--- start of AVAILABLE RECORDS ---
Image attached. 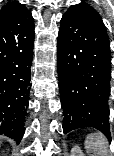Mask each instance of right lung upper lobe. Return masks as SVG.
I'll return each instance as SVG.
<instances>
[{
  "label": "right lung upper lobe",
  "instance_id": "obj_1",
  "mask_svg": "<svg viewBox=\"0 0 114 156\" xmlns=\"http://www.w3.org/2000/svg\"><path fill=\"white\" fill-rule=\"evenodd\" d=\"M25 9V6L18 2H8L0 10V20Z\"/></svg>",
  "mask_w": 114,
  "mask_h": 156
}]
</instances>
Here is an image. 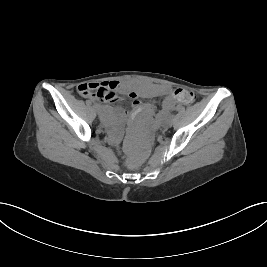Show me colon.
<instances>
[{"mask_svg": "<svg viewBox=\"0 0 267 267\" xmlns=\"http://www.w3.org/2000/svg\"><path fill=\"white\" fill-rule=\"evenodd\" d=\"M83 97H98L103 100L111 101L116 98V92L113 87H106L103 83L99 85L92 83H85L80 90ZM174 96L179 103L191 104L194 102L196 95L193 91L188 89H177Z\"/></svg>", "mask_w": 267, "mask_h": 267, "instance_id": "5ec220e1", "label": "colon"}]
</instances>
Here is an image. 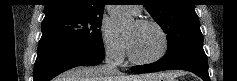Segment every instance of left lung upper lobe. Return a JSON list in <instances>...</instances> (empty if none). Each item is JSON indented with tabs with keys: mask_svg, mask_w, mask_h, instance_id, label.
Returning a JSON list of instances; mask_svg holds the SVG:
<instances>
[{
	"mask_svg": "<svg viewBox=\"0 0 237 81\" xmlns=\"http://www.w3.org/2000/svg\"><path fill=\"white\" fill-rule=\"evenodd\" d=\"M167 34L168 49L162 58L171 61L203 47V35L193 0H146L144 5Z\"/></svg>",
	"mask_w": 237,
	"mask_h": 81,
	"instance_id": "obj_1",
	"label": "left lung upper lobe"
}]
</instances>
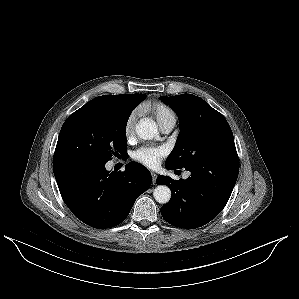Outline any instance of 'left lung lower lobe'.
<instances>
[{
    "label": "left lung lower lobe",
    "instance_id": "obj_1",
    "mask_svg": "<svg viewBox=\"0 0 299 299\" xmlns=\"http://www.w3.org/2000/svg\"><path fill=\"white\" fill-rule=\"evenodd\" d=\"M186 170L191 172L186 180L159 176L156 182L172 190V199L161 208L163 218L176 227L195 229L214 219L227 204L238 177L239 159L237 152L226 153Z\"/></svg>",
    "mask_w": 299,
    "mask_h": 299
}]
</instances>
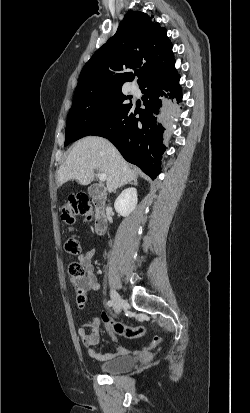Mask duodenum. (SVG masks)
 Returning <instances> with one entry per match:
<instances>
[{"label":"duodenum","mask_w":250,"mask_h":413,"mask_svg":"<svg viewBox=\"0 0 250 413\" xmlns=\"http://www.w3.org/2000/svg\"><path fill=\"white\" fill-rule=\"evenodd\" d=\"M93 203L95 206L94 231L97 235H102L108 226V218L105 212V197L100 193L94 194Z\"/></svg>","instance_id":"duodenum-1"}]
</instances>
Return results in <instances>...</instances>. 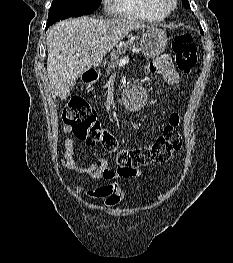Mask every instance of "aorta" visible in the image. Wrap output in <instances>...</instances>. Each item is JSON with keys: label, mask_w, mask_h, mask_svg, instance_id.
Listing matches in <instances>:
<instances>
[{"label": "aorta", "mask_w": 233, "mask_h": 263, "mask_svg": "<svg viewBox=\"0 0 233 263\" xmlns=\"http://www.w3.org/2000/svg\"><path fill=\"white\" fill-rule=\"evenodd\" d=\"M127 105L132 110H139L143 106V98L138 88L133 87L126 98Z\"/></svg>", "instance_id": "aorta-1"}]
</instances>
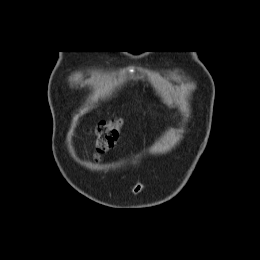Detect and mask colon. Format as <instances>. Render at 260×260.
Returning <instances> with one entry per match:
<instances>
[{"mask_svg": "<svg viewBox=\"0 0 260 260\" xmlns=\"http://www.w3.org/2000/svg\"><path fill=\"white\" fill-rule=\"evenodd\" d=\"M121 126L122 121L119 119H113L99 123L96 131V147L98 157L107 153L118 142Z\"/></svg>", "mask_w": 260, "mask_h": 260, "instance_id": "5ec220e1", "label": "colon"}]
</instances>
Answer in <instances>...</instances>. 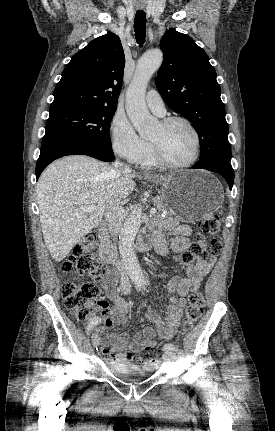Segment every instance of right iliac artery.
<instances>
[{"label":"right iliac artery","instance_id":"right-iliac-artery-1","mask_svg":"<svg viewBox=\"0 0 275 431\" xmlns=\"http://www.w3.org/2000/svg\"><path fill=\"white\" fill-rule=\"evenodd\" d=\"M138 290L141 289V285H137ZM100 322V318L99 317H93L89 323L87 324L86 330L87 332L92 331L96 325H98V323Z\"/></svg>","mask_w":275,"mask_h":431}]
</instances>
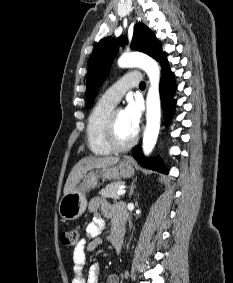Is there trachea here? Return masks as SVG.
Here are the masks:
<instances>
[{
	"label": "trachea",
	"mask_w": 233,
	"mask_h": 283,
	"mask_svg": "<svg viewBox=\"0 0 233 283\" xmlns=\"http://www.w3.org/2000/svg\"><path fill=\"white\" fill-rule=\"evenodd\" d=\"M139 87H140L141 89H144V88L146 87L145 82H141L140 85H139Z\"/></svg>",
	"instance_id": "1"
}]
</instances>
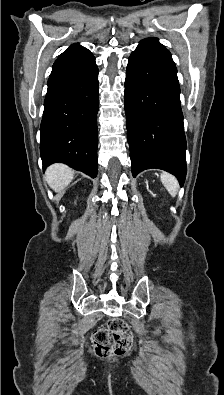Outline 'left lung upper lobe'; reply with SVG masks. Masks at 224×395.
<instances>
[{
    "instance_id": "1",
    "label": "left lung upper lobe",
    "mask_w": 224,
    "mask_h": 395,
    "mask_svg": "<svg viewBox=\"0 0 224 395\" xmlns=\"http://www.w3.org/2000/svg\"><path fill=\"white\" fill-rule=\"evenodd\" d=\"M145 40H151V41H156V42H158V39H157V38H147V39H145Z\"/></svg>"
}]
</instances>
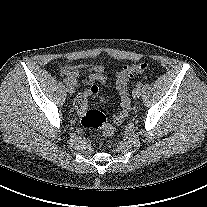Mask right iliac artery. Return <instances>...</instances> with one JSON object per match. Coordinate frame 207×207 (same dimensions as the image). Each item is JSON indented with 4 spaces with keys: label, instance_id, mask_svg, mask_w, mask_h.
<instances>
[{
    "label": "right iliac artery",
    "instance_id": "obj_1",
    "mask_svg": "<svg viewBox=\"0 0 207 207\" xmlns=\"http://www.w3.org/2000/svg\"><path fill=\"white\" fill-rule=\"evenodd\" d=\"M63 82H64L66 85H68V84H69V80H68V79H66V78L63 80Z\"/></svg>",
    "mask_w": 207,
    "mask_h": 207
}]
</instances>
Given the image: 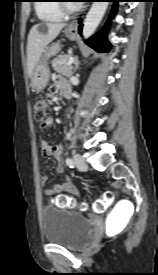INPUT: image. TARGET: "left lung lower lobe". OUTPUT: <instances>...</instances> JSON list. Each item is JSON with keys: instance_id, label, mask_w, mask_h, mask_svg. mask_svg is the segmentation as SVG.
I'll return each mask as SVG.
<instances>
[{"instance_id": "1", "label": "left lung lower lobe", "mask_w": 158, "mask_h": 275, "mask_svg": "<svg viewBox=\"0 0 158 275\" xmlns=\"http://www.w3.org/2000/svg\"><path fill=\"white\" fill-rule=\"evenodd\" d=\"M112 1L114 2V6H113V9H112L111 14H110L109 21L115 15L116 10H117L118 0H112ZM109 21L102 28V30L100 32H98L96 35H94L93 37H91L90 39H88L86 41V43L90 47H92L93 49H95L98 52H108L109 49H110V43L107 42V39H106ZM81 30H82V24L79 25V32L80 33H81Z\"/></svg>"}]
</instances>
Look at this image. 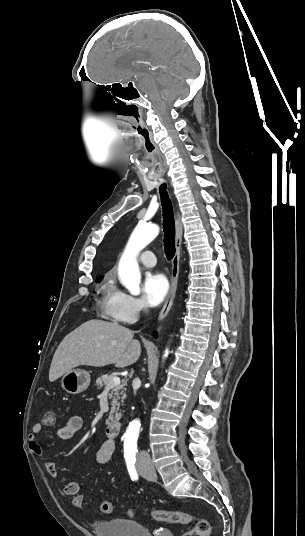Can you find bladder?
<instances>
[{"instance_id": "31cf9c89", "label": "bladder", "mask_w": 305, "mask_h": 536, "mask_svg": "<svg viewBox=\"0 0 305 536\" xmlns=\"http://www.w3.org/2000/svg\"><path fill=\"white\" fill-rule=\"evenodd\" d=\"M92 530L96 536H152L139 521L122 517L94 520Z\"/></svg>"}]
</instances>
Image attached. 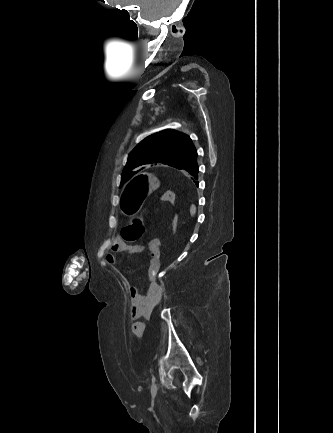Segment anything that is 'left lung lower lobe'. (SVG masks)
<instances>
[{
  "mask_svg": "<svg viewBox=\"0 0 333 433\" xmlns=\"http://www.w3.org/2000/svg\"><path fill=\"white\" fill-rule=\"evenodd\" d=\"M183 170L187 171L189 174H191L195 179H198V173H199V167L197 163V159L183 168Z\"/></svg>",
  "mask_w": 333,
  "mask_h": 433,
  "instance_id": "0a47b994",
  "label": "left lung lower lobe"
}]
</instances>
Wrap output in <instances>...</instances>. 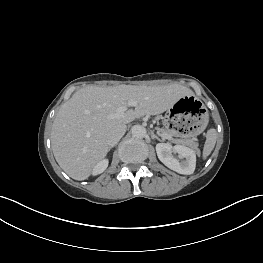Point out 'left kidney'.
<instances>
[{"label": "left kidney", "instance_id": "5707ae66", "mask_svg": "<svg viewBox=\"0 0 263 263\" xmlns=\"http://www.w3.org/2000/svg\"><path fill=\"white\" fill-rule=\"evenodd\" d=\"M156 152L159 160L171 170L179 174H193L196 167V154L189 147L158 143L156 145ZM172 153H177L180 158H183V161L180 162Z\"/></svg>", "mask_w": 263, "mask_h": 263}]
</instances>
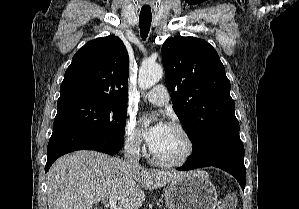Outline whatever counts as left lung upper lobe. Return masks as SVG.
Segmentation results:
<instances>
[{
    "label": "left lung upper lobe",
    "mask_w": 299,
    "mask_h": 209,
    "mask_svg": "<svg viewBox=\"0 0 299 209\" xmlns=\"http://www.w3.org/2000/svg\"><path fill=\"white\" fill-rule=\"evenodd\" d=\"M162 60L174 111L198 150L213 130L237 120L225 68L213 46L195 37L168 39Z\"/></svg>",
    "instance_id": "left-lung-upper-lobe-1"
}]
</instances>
--- end of AVAILABLE RECORDS ---
- GIVEN PROBLEM -
Update the entries from the line with "Outline whatever counts" to the line with "60L174 111L198 150L213", swapping "Outline" for "Trace" and keeping everything else the same. Give only those lines, without the pictures.

- TASK OUTPUT -
Trace whatever counts as left lung upper lobe. Return masks as SVG.
Segmentation results:
<instances>
[{
    "label": "left lung upper lobe",
    "mask_w": 299,
    "mask_h": 209,
    "mask_svg": "<svg viewBox=\"0 0 299 209\" xmlns=\"http://www.w3.org/2000/svg\"><path fill=\"white\" fill-rule=\"evenodd\" d=\"M162 60L174 111L198 150L213 130L237 120L225 68L213 46L195 37L168 39Z\"/></svg>",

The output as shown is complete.